Redemption in our State has always meant repurchase, which means buying back, receiving back by paying off the existing obligation. There are several cases that so hold. Some of them are cited in plaintiff's brief. I will cite one, Pace v. Bartles , 47 N.J. Eq. 170, 174 (Ch. 1890). Our courts have recognized for a long time that the person who redeems, that is, the person who repurchases, must pay the full amount due to the foreclosing mortgagee. One of the earliest cases was Large v. Van Doren , 14 N.J. Eq. 208, in our Chancery Court of 1862. There are also Atwood v. Carmer , 75 N.J. Eq. 319 (Ch. 1909), and a relatively recent case, Ghee v. Davenport , 2 N.J. Super. 532 (Ch. Div. 1949), modified, in part, in 4 N.J. Super. 518, by the Appellate Division in 1949.
We are in a court of equity, gentlemen, and he who comes into equity must be the first to be ready to do equity. This applies to sovereigns as well as to private persons, if not in greater degree. I don't think that we can, as I said in the course of oral argument, turn the world topsy-turvy, and allow the Government to bide its time and then buy cheaply a senior lien position which it could never achieve in any other way except by paying the foreclosing mortgagee the full amount due him.

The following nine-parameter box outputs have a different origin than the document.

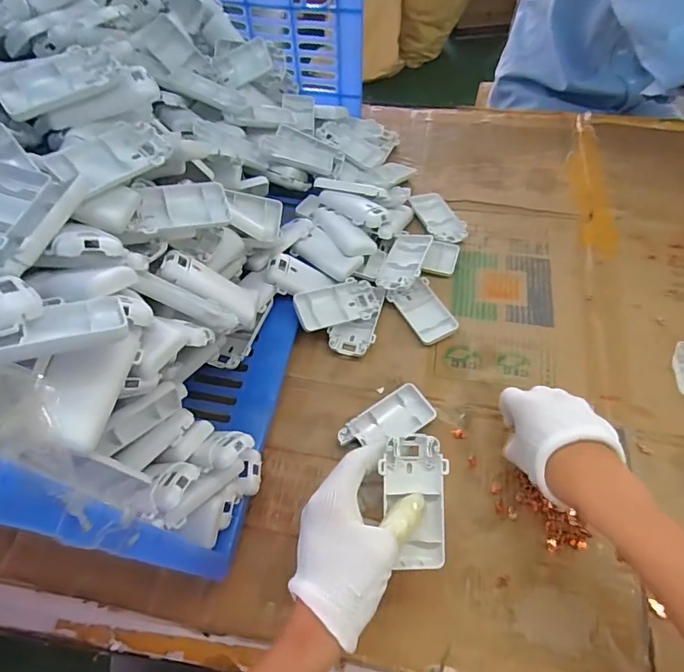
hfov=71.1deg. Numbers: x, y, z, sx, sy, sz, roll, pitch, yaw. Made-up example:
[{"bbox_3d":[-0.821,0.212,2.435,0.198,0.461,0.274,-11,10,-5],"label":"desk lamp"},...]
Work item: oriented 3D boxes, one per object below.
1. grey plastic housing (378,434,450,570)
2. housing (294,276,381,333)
[{"bbox_3d":[0.057,0.124,0.361,0.048,0.017,0.095,-5,81,1],"label":"grey plastic housing"},{"bbox_3d":[-0.006,-0.035,0.543,0.097,0.011,0.049,-15,73,-24],"label":"housing"}]

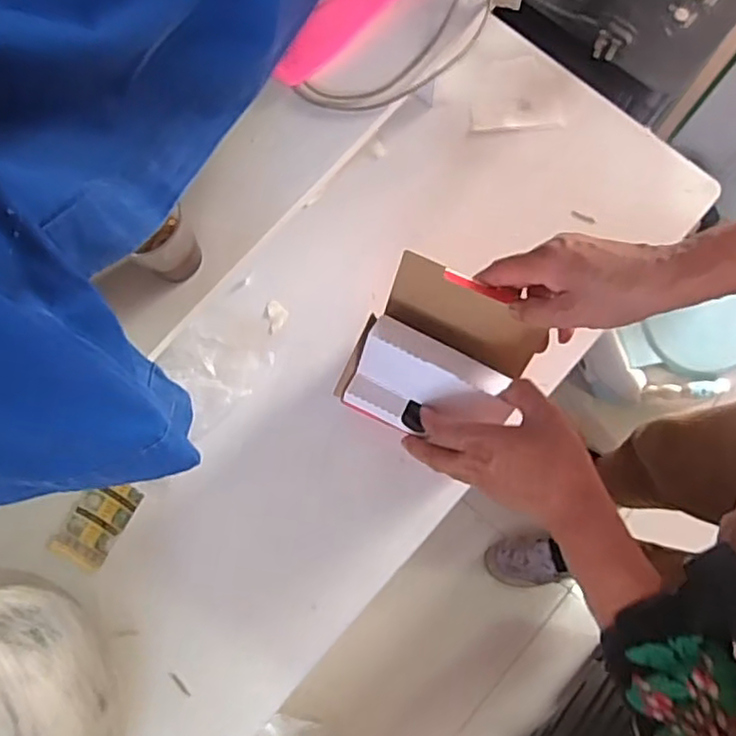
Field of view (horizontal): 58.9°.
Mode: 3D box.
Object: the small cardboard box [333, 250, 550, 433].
[{"bbox_3d":[0.060,-0.008,0.538,0.132,0.053,0.130,27,81,6],"label":"small cardboard box"}]

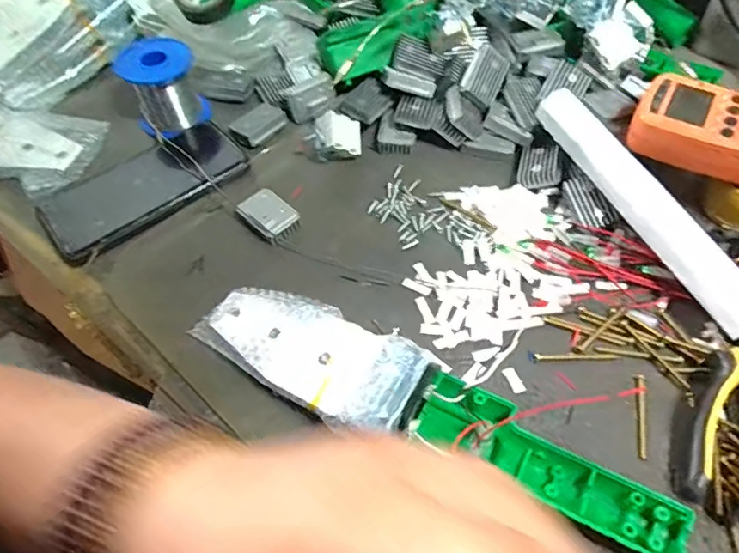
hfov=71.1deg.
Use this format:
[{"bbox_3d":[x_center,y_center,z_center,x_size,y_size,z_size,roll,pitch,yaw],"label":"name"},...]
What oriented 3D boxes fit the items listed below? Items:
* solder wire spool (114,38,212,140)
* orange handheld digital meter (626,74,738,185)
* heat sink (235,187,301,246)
[{"bbox_3d":[-0.184,-0.169,0.463,0.066,0.064,0.066,-21,59,-12],"label":"solder wire spool"},{"bbox_3d":[0.266,-0.106,0.385,0.127,0.028,0.070,26,61,17],"label":"orange handheld digital meter"},{"bbox_3d":[-0.082,-0.050,0.415,0.035,0.012,0.047,-39,64,-22],"label":"heat sink"}]

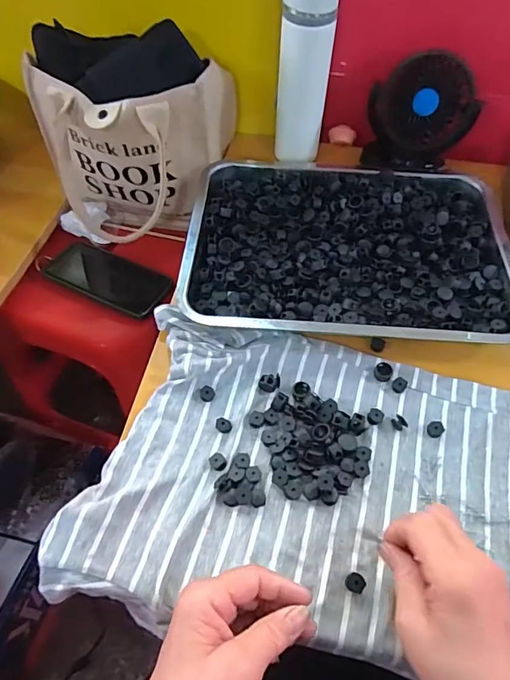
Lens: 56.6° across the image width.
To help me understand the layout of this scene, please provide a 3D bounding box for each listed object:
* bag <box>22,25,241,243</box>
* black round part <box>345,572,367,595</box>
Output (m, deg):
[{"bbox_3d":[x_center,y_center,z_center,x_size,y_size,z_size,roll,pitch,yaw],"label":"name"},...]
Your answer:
[{"bbox_3d":[-0.154,-0.243,0.596,0.216,0.215,0.206,10,58,6],"label":"bag"},{"bbox_3d":[0.076,0.183,0.356,0.015,0.007,0.013,24,60,14],"label":"black round part"}]

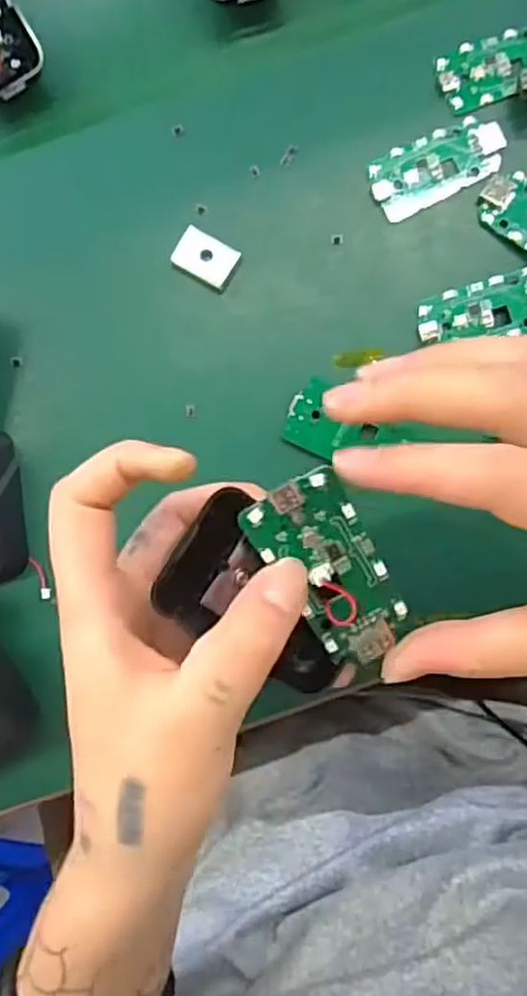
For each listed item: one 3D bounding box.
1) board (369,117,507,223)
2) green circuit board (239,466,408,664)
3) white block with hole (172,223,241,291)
[{"bbox_3d":[0.083,-0.158,0.330,0.064,0.005,0.030,-25,85,0],"label":"board"},{"bbox_3d":[0.021,0.024,0.210,0.030,0.011,0.062,-30,106,0],"label":"green circuit board"},{"bbox_3d":[-0.027,-0.113,0.328,0.027,0.012,0.021,24,87,3],"label":"white block with hole"}]

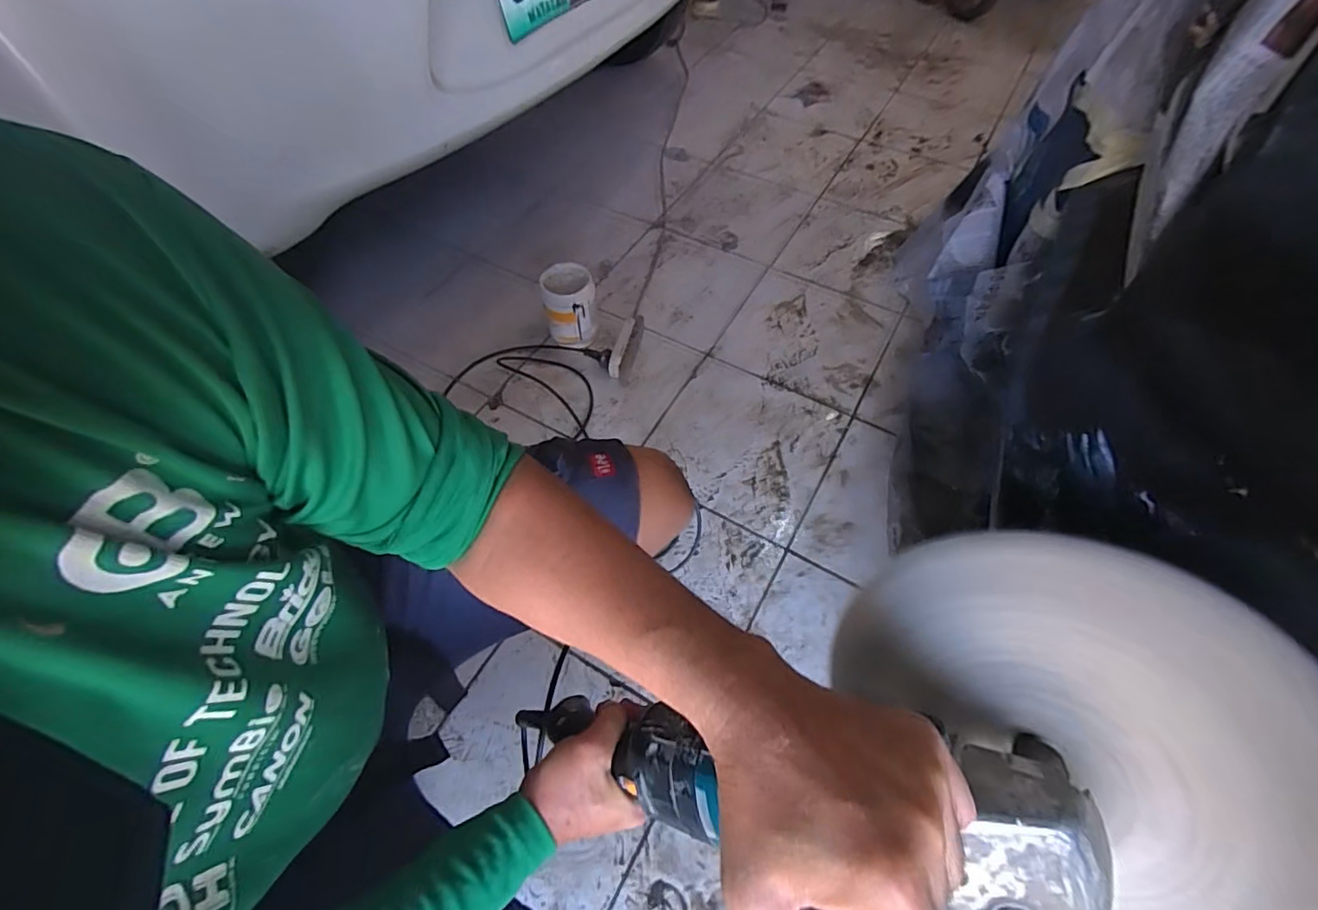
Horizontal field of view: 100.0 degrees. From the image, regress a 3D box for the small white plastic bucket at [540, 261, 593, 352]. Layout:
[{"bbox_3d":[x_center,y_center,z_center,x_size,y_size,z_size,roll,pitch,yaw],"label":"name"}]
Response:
[{"bbox_3d":[-0.171,-0.286,1.060,0.095,0.128,0.096,0,58,1],"label":"small white plastic bucket"}]

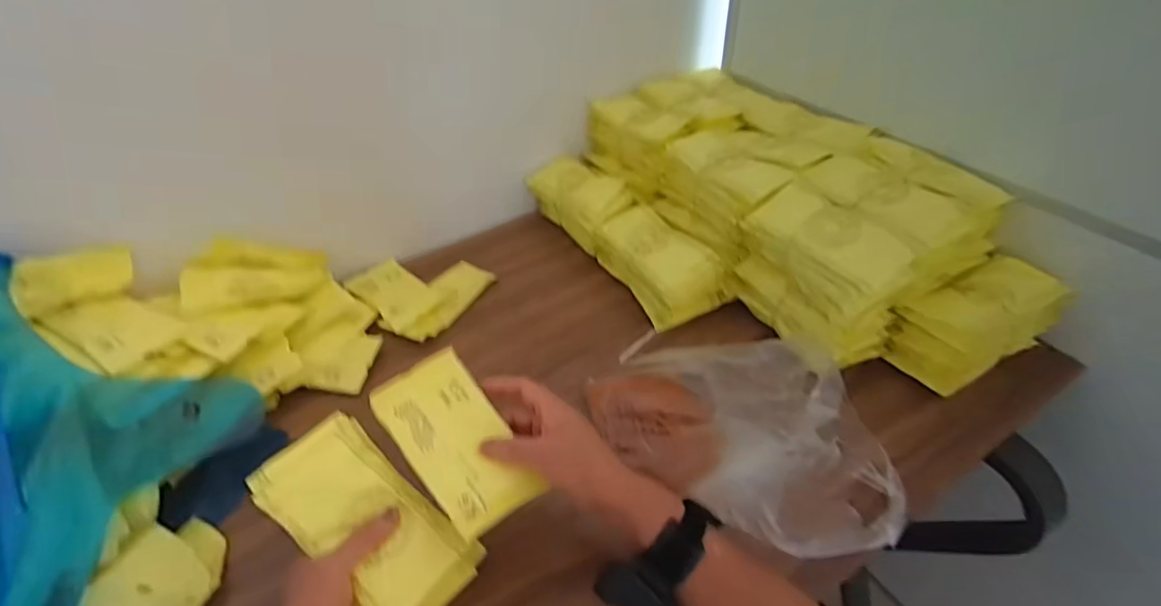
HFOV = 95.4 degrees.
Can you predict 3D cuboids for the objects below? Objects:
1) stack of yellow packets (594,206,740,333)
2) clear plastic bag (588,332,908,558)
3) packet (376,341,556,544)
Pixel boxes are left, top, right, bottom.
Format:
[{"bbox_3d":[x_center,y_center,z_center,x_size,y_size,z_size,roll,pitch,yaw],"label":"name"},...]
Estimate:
[{"bbox_3d":[0.113,-0.059,0.755,0.106,0.094,0.190,-23,47,-24],"label":"stack of yellow packets"},{"bbox_3d":[0.162,0.125,0.559,0.329,0.085,0.230,34,52,32],"label":"clear plastic bag"},{"bbox_3d":[-0.107,0.116,0.456,0.082,0.006,0.156,-28,67,-28],"label":"packet"}]

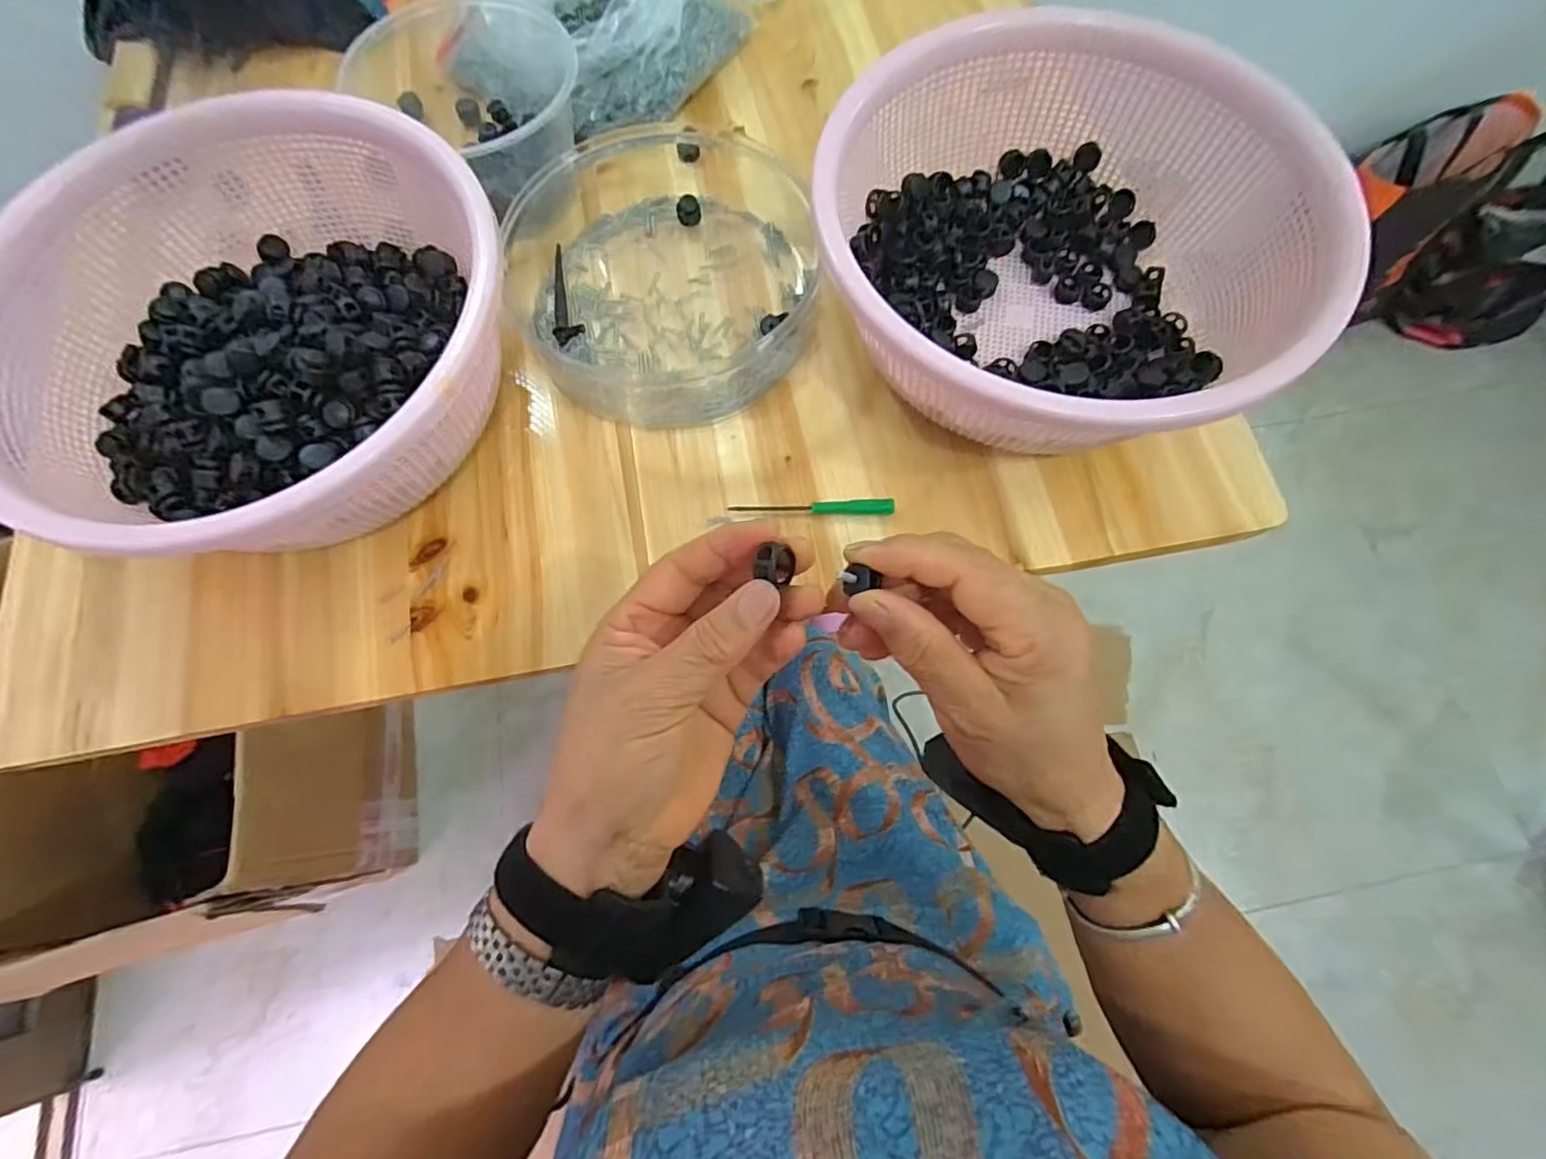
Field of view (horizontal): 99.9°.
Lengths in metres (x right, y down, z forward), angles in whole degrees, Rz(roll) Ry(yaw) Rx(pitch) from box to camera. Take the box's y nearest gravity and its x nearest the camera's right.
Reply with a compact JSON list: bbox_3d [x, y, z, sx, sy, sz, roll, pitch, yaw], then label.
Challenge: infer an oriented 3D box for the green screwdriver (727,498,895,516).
[{"bbox_3d":[0.024,-0.043,0.392,0.097,0.009,0.011,-2,70,0],"label":"green screwdriver"}]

I think the Government here is foreclosed. I don't think it has any standing at this late date to do anything but to offer the Atco National Bank, as assignee of the First National Bank and Trust Company of Woodbury, every penny that is due it, and unless it is ready to do that -- and I think the time is too late -- the Government cannot redeem. That will be the order.
Gentlemen, you may prepare and submit an appropriate form of judgment.